Extracted records:
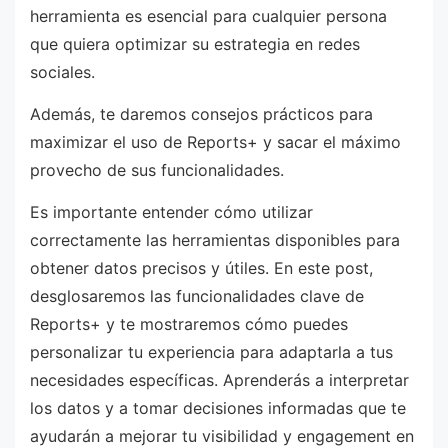
herramienta es esencial para cualquier persona
que quiera optimizar su estrategia en redes
sociales.
Además, te daremos consejos prácticos para
maximizar el uso de Reports+ y sacar el máximo
provecho de sus funcionalidades.
Es importante entender cómo utilizar
correctamente las herramientas disponibles para
obtener datos precisos y útiles. En este post,
desglosaremos las funcionalidades clave de
Reports+ y te mostraremos cómo puedes
personalizar tu experiencia para adaptarla a tus
necesidades específicas. Aprenderás a interpretar
los datos y a tomar decisiones informadas que te
ayudarán a mejorar tu visibilidad y engagement en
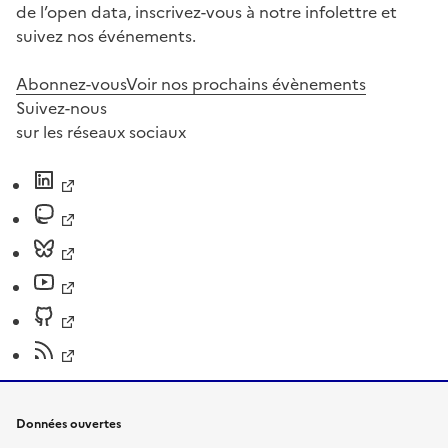
de l’open data, inscrivez-vous à notre infolettre et
suivez nos événements.
Abonnez-vous
Voir nos prochains évènements
Suivez-nous
sur les réseaux sociaux
Données ouvertes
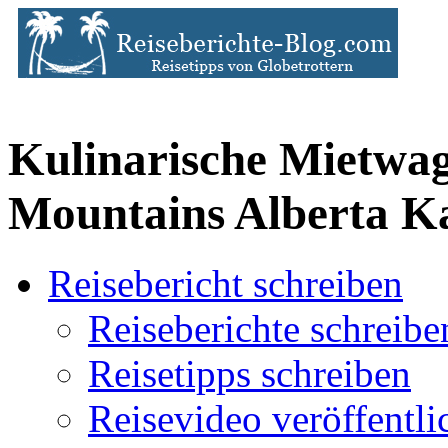
Kulinarische Mietwag
Mountains Alberta K
Reisebericht schreiben
Reiseberichte schreibe
Reisetipps schreiben
Reisevideo veröffentli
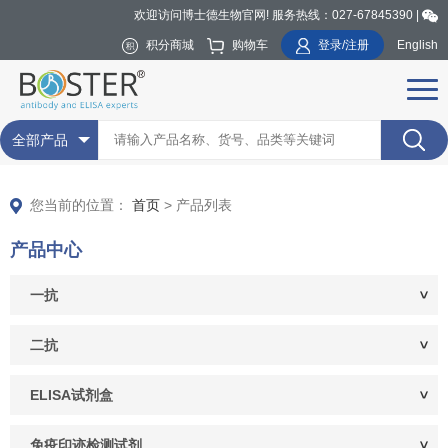
欢迎访问博士德生物官网! 服务热线：027-67845390 |
积分商城
购物车
登录/注册
English
全部产品
您当前的位置：
首页
> 产品列表
产品中心
一抗
二抗
ELISA试剂盒
免疫印迹检测试剂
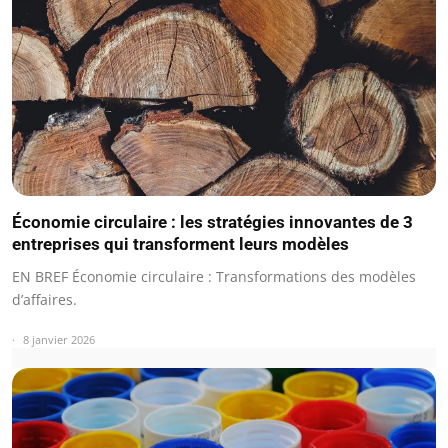
Économie circulaire : les stratégies innovantes de 3
entreprises qui transforment leurs modèles
EN BREF Économie circulaire : Transformations des modèles
d’affaires.
8 janvier 2026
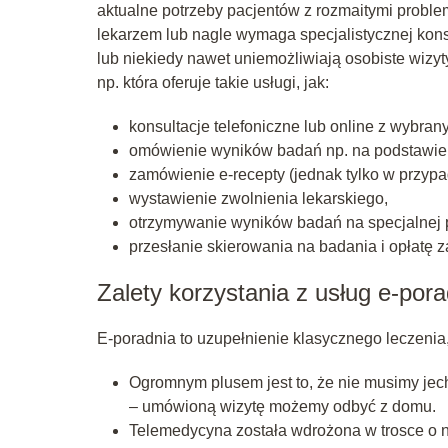
aktualne potrzeby pacjentów z rozmaitymi proble
lekarzem lub nagle wymaga specjalistycznej kons
lub niekiedy nawet uniemożliwiają osobiste wizy
np. która oferuje takie usługi, jak:
konsultacje telefoniczne lub online z wybra
omówienie wyników badań np. na podstawie i
zamówienie e-recepty (jednak tylko w przypa
wystawienie zwolnienia lekarskiego,
otrzymywanie wyników badań na specjalnej p
przesłanie skierowania na badania i opłatę 
Zalety korzystania z usług e-pora
E-poradnia to uzupełnienie klasycznego leczenia, 
Ogromnym plusem jest to, że nie musimy jech
– umówioną wizytę możemy odbyć z domu.
Telemedycyna została wdrożona w trosce o n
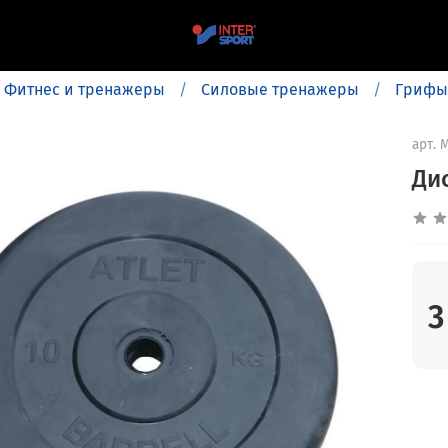
Фитнес и тренажеры
Силовые тренажеры
Грифы,
арт.
M
Дис
3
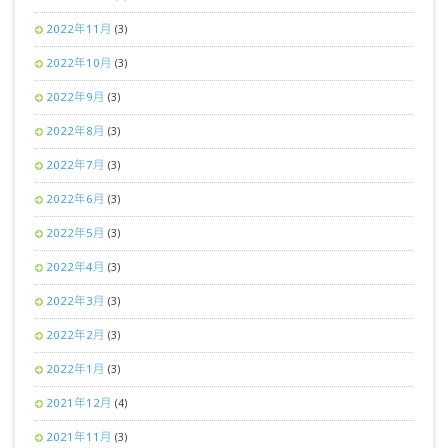
2022年11月
(3)
2022年10月
(3)
2022年9月
(3)
2022年8月
(3)
2022年7月
(3)
2022年6月
(3)
2022年5月
(3)
2022年4月
(3)
2022年3月
(3)
2022年2月
(3)
2022年1月
(3)
2021年12月
(4)
2021年11月
(3)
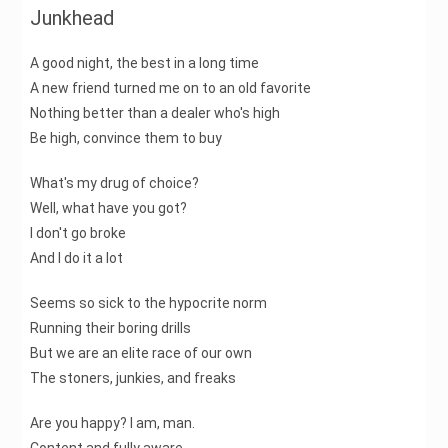
Junkhead
A good night, the best in a long time
A new friend turned me on to an old favorite
Nothing better than a dealer who's high
Be high, convince them to buy
What's my drug of choice?
Well, what have you got?
I don't go broke
And I do it a lot
Seems so sick to the hypocrite norm
Running their boring drills
But we are an elite race of our own
The stoners, junkies, and freaks
Are you happy? I am, man.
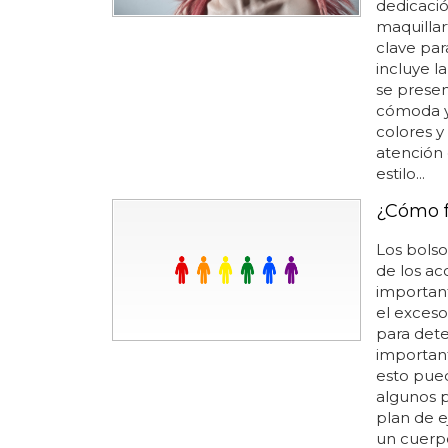
dedicación
maquillar
clave par
incluye l
se presen
cómoda y 
colores y
atención 
estilo...
¿Cómo f
Los bolso
de los ac
importan
el exces
para dete
important
esto pued
algunos p
plan de e
un cuerpo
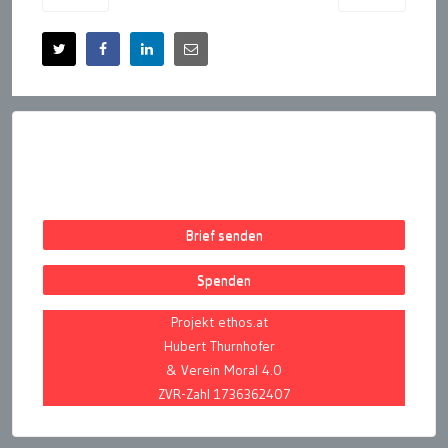
Brief senden
Spenden
Projekt ethos.at
Hubert Thurnhofer
& Verein Moral 4.0
ZVR-Zahl 1736362407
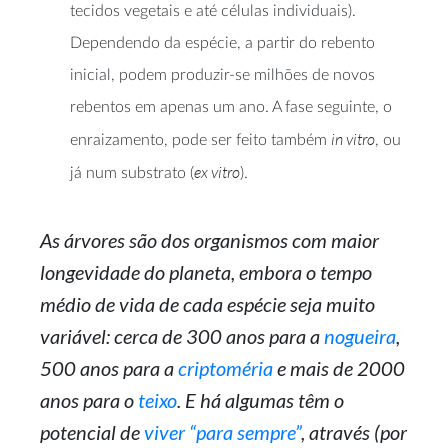
tecidos vegetais e até células individuais).
Dependendo da espécie, a partir do rebento
inicial, podem produzir-se milhões de novos
rebentos em apenas um ano. A fase seguinte, o
in vitro
enraizamento, pode ser feito também
, ou
ex vitro
já num substrato (
).
As árvores são dos organismos com maior
longevidade do planeta, embora o tempo
médio de vida de cada espécie seja muito
variável: cerca de 300 anos para a
nogueira
,
500 anos para a
criptoméria
e mais de 2000
anos para o
teixo
. E há algumas têm o
potencial de
viver “para sempre”
, através (por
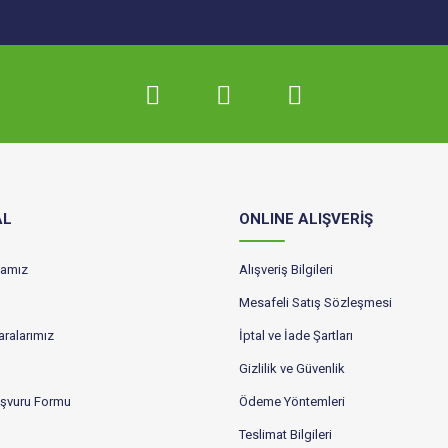
AL
ONLINE ALIŞVERİŞ
ikamız
Alışveriş Bilgileri
Mesafeli Satış Sözleşmesi
ralarımız
İptal ve İade Şartları
Gizlilik ve Güvenlik
aşvuru Formu
Ödeme Yöntemleri
Teslimat Bilgileri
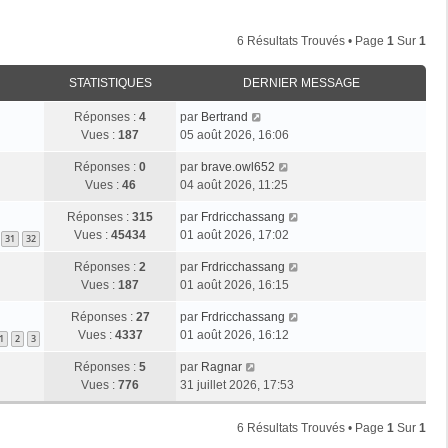
6 Résultats Trouvés • Page
1
Sur
1
STATISTIQUES
DERNIER MESSAGE
Réponses :
4
par
Bertrand
Vues :
187
05 août 2026, 16:06
Réponses :
0
par
brave.owl652
Vues :
46
04 août 2026, 11:25
Réponses :
315
par
Frdricchassang
Vues :
45434
01 août 2026, 17:02
31
32
Réponses :
2
par
Frdricchassang
Vues :
187
01 août 2026, 16:15
Réponses :
27
par
Frdricchassang
Vues :
4337
01 août 2026, 16:12
1
2
3
Réponses :
5
par
Ragnar
Vues :
776
31 juillet 2026, 17:53
6 Résultats Trouvés • Page
1
Sur
1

Brief: Repeat the records in full, exactly as they appear, without the pictures.

Solution for this task:
herramienta es esencial para cualquier persona
que quiera optimizar su estrategia en redes
sociales.
Además, te daremos consejos prácticos para
maximizar el uso de Reports+ y sacar el máximo
provecho de sus funcionalidades.
Es importante entender cómo utilizar
correctamente las herramientas disponibles para
obtener datos precisos y útiles. En este post,
desglosaremos las funcionalidades clave de
Reports+ y te mostraremos cómo puedes
personalizar tu experiencia para adaptarla a tus
necesidades específicas. Aprenderás a interpretar
los datos y a tomar decisiones informadas que te
ayudarán a mejorar tu visibilidad y engagement en
de l’open data, inscrivez-vous à notre infolettre et
suivez nos événements.
Abonnez-vous
Voir nos prochains évènements
Suivez-nous
sur les réseaux sociaux
Données ouvertes
Kulinarische Mietwag
Mountains Alberta K
Reisebericht schreiben
Reiseberichte schreibe
Reisetipps schreiben
Reisevideo veröffentli
欢迎访问博士德生物官网! 服务热线：027-67845390 |
积分商城
购物车
登录/注册
English
全部产品
您当前的位置：
首页
> 产品列表
产品中心
一抗
二抗
ELISA试剂盒
免疫印迹检测试剂
Économie circulaire : les stratégies innovantes de 3
entreprises qui transforment leurs modèles
EN BREF Économie circulaire : Transformations des modèles
d’affaires.
8 janvier 2026
aktualne potrzeby pacjentów z rozmaitymi proble
lekarzem lub nagle wymaga specjalistycznej kons
lub niekiedy nawet uniemożliwiają osobiste wizy
np. która oferuje takie usługi, jak:
konsultacje telefoniczne lub online z wybra
omówienie wyników badań np. na podstawie i
zamówienie e-recepty (jednak tylko w przypa
wystawienie zwolnienia lekarskiego,
otrzymywanie wyników badań na specjalnej p
przesłanie skierowania na badania i opłatę 
Zalety korzystania z usług e-pora
E-poradnia to uzupełnienie klasycznego leczenia, 
Ogromnym plusem jest to, że nie musimy jech
– umówioną wizytę możemy odbyć z domu.
Telemedycyna została wdrożona w trosce o n
Фитнес и тренажеры
Силовые тренажеры
Грифы,
арт.
M
Дис
3
2022年11月
(3)
2022年10月
(3)
2022年9月
(3)
2022年8月
(3)
2022年7月
(3)
2022年6月
(3)
2022年5月
(3)
2022年4月
(3)
2022年3月
(3)
2022年2月
(3)
2022年1月
(3)
2021年12月
(4)
2021年11月
(3)
Junkhead
A good night, the best in a long time
A new friend turned me on to an old favorite
Nothing better than a dealer who's high
Be high, convince them to buy
What's my drug of choice?
Well, what have you got?
I don't go broke
And I do it a lot
Seems so sick to the hypocrite norm
Running their boring drills
But we are an elite race of our own
The stoners, junkies, and freaks
Are you happy? I am, man.
dedicación
maquillar
clave par
incluye l
se presen
cómoda y 
colores y
atención 
estilo...
¿Cómo f
Los bolso
de los ac
importan
el exces
para dete
important
esto pued
algunos p
plan de e
un cuerpo
Brief senden
Spenden
Projekt ethos.at
Hubert Thurnhofer
& Verein Moral 4.0
ZVR-Zahl 1736362407
tecidos vegetais e até células individuais).
Dependendo da espécie, a partir do rebento
inicial, podem produzir-se milhões de novos
rebentos em apenas um ano. A fase seguinte, o
in vitro
enraizamento, pode ser feito também
, ou
ex vitro
já num substrato (
).
As árvores são dos organismos com maior
longevidade do planeta, embora o tempo
médio de vida de cada espécie seja muito
variável: cerca de 300 anos para a
nogueira
,
500 anos para a
criptoméria
e mais de 2000
anos para o
teixo
. E há algumas têm o
potencial de
viver “para sempre”
, através (por
AL
ONLINE ALIŞVERİŞ
ikamız
Alışveriş Bilgileri
Mesafeli Satış Sözleşmesi
ralarımız
İptal ve İade Şartları
Gizlilik ve Güvenlik
aşvuru Formu
Ödeme Yöntemleri
Teslimat Bilgileri
6 Résultats Trouvés • Page
1
Sur
1
STATISTIQUES
DERNIER MESSAGE
Réponses :
4
par
Bertrand
Vues :
187
05 août 2026, 16:06
Réponses :
0
par
brave.owl652
Vues :
46
04 août 2026, 11:25
Réponses :
315
par
Frdricchassang
Vues :
45434
01 août 2026, 17:02
31
32
Réponses :
2
par
Frdricchassang
Vues :
187
01 août 2026, 16:15
Réponses :
27
par
Frdricchassang
Vues :
4337
01 août 2026, 16:12
1
2
3
Réponses :
5
par
Ragnar
Vues :
776
31 juillet 2026, 17:53
6 Résultats Trouvés • Page
1
Sur
1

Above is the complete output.